Je voulais souligner enfin que, à travers mes engagements internationaux – notamment au sein de l’ICCROM (Centre international d’études pour la conservation et la restauration des biens culturels) dont j’ai présidé le conseil durant quatre ans –, j’ai rencontré des femmes du monde entier – des professionnelles du musée et du patrimoine – qui ont engagé mon admiration au plus haut point. Car, dans un grand nombre de pays, c’est infiniment plus difficile d’accéder à des postes de responsabilité et même de faire des études. Et à travers ces rencontres s’installe une certaine solidarité entre femmes, une facilité à échanger sur des sujets qui relèvent de l’engagement personnel et professionnel, source de moments très touchants. Cela compte beaucoup pour moi cette fraternité professionnelle féminine mondiale…»

1. Archives of Women Artists, Research and Exhibitions est une association fondée en 2014 qui a pour objet de réhabiliter les artistes femmes sous-représentées dans l’histoire de l’art, les expositions et les collections de musées.

Date marquant. «18 mai 2016. Lorsque j’arrive à Lens pour préparer le poste avant de prendre la direction du Louvre-Lens, je descends du train et je vois un couple avec un enfant qui me dévore des yeux. Lorsque j’arrive près d’eux, le petit garçon me dit un joyeux ‘Bonjour !’ Et pour moi, cet accueil plein de vie, c’est exactement le moment où je suis rentrée dans ce nouveau poste

Femme inspirante. «Lorsque j’ai dirigé les musées de la ville de Nice, j’ai organisé une exposition d’une artiste qui s’appelle Charlotte Salomon.

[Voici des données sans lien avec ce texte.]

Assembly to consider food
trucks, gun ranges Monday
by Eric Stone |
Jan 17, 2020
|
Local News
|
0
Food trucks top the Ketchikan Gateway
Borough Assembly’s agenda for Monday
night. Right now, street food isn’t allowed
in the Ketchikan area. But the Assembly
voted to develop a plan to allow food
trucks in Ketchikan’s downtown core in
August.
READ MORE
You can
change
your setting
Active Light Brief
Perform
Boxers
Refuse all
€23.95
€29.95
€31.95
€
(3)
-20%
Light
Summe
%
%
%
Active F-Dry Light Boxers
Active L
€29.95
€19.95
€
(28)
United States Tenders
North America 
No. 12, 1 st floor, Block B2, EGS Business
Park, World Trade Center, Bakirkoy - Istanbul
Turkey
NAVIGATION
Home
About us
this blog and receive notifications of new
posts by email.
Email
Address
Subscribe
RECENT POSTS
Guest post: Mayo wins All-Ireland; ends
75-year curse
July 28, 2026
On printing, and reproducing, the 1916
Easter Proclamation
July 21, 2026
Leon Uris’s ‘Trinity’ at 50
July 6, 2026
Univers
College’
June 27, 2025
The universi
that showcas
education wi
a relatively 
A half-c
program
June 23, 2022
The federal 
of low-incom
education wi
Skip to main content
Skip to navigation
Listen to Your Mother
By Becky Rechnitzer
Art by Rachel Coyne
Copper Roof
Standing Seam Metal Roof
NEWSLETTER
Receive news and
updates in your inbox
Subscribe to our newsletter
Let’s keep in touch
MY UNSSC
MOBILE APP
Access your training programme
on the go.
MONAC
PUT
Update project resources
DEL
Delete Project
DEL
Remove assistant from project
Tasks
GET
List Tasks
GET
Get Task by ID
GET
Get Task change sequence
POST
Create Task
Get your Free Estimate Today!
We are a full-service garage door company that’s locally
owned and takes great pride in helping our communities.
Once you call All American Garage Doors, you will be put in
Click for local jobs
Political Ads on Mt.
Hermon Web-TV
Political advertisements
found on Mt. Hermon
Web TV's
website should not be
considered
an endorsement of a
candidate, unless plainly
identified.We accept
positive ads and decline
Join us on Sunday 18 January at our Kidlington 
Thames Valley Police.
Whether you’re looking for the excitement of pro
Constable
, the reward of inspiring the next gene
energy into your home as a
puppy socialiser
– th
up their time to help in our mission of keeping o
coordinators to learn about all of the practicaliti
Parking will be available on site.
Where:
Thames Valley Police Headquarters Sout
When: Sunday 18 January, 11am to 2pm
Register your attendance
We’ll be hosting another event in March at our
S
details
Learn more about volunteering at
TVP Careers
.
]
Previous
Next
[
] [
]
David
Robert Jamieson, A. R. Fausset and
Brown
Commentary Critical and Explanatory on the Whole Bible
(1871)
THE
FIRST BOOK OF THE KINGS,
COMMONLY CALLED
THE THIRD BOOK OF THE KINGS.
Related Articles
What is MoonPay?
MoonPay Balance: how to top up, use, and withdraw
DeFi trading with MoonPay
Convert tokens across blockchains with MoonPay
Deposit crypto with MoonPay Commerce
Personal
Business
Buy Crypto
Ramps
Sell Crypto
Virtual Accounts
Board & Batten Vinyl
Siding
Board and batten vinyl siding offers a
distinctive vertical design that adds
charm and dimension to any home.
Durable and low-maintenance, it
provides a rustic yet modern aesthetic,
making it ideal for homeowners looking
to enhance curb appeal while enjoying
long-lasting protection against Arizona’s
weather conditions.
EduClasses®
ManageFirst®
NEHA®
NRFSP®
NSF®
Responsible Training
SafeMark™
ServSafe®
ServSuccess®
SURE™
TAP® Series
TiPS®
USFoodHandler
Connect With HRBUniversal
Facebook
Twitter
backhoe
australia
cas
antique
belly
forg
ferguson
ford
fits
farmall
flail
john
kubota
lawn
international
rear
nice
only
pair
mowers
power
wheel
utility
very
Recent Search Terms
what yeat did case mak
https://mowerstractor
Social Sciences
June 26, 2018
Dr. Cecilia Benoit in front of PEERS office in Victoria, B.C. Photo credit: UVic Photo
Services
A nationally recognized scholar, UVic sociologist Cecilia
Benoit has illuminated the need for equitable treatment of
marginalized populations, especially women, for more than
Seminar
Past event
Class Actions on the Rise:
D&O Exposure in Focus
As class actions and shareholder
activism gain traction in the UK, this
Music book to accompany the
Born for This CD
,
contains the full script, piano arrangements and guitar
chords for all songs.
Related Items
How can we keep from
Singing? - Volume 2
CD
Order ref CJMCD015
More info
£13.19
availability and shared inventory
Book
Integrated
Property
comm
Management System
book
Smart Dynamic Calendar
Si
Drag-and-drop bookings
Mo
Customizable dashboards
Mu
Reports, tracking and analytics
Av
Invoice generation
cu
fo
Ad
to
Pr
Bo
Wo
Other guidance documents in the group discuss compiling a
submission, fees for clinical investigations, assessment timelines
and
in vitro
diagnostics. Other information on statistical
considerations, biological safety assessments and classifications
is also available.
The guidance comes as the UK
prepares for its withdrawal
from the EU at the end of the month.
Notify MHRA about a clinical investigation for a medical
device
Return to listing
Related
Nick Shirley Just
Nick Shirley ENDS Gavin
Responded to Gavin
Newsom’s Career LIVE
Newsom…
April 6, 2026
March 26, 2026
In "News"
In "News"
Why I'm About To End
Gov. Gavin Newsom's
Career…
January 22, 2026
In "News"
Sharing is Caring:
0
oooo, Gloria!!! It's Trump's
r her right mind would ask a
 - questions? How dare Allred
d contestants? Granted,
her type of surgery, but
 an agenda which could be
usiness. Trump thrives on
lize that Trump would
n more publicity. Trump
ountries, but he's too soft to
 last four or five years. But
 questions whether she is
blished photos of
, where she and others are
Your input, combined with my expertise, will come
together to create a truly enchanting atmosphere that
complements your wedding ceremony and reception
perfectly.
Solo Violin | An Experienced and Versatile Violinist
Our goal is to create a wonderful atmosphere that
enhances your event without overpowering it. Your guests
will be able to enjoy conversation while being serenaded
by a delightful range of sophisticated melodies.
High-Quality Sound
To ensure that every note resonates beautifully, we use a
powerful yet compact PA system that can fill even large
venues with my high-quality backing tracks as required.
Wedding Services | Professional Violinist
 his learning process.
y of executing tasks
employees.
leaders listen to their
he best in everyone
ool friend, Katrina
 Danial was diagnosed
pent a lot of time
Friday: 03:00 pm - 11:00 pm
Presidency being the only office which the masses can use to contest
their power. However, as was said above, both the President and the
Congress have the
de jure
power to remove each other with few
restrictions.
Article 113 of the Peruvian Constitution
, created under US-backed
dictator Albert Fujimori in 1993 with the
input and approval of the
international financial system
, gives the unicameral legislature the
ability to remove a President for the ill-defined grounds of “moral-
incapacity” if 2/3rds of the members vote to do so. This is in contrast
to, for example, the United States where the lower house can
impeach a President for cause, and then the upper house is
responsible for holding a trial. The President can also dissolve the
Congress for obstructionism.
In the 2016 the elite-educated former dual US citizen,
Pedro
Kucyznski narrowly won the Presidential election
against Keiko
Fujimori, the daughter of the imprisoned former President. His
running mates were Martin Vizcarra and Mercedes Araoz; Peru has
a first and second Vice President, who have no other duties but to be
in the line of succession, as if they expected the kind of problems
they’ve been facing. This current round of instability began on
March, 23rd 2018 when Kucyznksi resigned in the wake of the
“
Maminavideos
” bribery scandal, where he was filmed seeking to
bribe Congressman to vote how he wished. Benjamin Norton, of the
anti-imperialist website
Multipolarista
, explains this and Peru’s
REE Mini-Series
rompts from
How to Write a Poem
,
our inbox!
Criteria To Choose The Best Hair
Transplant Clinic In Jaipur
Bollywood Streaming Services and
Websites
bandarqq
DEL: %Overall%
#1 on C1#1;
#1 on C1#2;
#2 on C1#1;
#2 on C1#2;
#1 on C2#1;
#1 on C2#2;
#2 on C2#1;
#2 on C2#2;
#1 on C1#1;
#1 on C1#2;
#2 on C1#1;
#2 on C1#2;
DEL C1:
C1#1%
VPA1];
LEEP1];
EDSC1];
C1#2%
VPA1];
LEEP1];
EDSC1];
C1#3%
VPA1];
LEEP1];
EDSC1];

Une jeune femme juive dans les années 1930 à Berlin, dont le destin individuel va être rattrapé par l’histoire collective. Réfugiée dans le Sud de la France, elle va peindre et romancer toute sa vie dans une œuvre colossale appelée «Vie ? Ou Théâtre ?». De la fin 1940 à la mi-1942, elle va créer 1 325 gouaches et aquarelles qui racontent sa vie à travers l’amour, la sexualité, le monde, la guerre… La découverte de cette œuvre magnifique, drôle et féroce, a été extrêmement forte pour moi. Par la puissance de l’art, je me suis plongée dans la peau d’une alter ego qui a vécu une période tragique…»

Lieu marquant. «L’un des chocs de ma vie fut L’Alhambra de Grenade, en Andalousie. Un lieu dans la Méditerranée où les cultures se sont croisées et où la beauté jaillit. Un foudroiement esthétique !»

Impliquée sur le territoire

Depuis sa prise de poste au musée du Louvre-Lens, Marie Lavandier a intégré de nombreuses instances locales et régionales, notamment les conseils d’administration d’Euralens, dont elle est vice-présidente, de Louvre Lens Vallée et de l’Opéra de Lille, la commission Tourisme de la chambre de commerce et d’industrie de l’Artois et le conseil de succursale de la Banque de France d’Arras.